__Exercise goal__:
Extract every line of text from the rows below, reproducing each one character for character with its original line breaks.
====== Entries provided
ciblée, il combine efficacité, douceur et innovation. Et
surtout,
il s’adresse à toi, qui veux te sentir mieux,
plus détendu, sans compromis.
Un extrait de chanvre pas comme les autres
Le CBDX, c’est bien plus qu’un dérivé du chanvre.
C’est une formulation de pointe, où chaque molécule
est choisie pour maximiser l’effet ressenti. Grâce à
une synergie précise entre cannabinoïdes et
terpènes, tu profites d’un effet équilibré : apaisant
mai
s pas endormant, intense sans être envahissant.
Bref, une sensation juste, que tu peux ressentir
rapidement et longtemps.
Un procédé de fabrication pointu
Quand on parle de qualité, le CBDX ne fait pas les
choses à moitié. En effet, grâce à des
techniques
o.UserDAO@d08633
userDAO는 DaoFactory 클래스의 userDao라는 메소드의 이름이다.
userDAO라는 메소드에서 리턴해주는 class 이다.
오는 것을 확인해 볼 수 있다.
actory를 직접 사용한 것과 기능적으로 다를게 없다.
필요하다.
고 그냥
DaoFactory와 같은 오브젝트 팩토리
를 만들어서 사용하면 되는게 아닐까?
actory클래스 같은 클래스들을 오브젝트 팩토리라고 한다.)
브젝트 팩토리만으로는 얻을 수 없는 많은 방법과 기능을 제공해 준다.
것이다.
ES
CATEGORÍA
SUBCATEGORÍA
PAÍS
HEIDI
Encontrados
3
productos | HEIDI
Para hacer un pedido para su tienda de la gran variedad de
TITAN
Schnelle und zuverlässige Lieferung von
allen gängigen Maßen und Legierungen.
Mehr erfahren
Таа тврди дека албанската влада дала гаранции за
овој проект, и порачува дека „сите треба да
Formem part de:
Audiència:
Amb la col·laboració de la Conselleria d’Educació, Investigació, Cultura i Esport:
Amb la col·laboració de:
============
__Reply__:
ciblée, il combine efficacité, douceur et innovation. Et
surtout,
il s’adresse à toi, qui veux te sentir mieux,
plus détendu, sans compromis.
Un extrait de chanvre pas comme les autres
Le CBDX, c’est bien plus qu’un dérivé du chanvre.
C’est une formulation de pointe, où chaque molécule
est choisie pour maximiser l’effet ressenti. Grâce à
une synergie précise entre cannabinoïdes et
terpènes, tu profites d’un effet équilibré : apaisant
mai
s pas endormant, intense sans être envahissant.
Bref, une sensation juste, que tu peux ressentir
rapidement et longtemps.
Un procédé de fabrication pointu
Quand on parle de qualité, le CBDX ne fait pas les
choses à moitié. En effet, grâce à des
techniques
o.UserDAO@d08633
userDAO는 DaoFactory 클래스의 userDao라는 메소드의 이름이다.
userDAO라는 메소드에서 리턴해주는 class 이다.
오는 것을 확인해 볼 수 있다.
actory를 직접 사용한 것과 기능적으로 다를게 없다.
필요하다.
고 그냥
DaoFactory와 같은 오브젝트 팩토리
를 만들어서 사용하면 되는게 아닐까?
actory클래스 같은 클래스들을 오브젝트 팩토리라고 한다.)
브젝트 팩토리만으로는 얻을 수 없는 많은 방법과 기능을 제공해 준다.
것이다.
ES
CATEGORÍA
SUBCATEGORÍA
PAÍS
HEIDI
Encontrados
3
productos | HEIDI
Para hacer un pedido para su tienda de la gran variedad de
TITAN
Schnelle und zuverlässige Lieferung von
allen gängigen Maßen und Legierungen.
Mehr erfahren
Таа тврди дека албанската влада дала гаранции за
овој проект, и порачува дека „сите треба да
Formem part de:
Audiència:
Amb la col·laboració de la Conselleria d’Educació, Investigació, Cultura i Esport:
Amb la col·laboració de:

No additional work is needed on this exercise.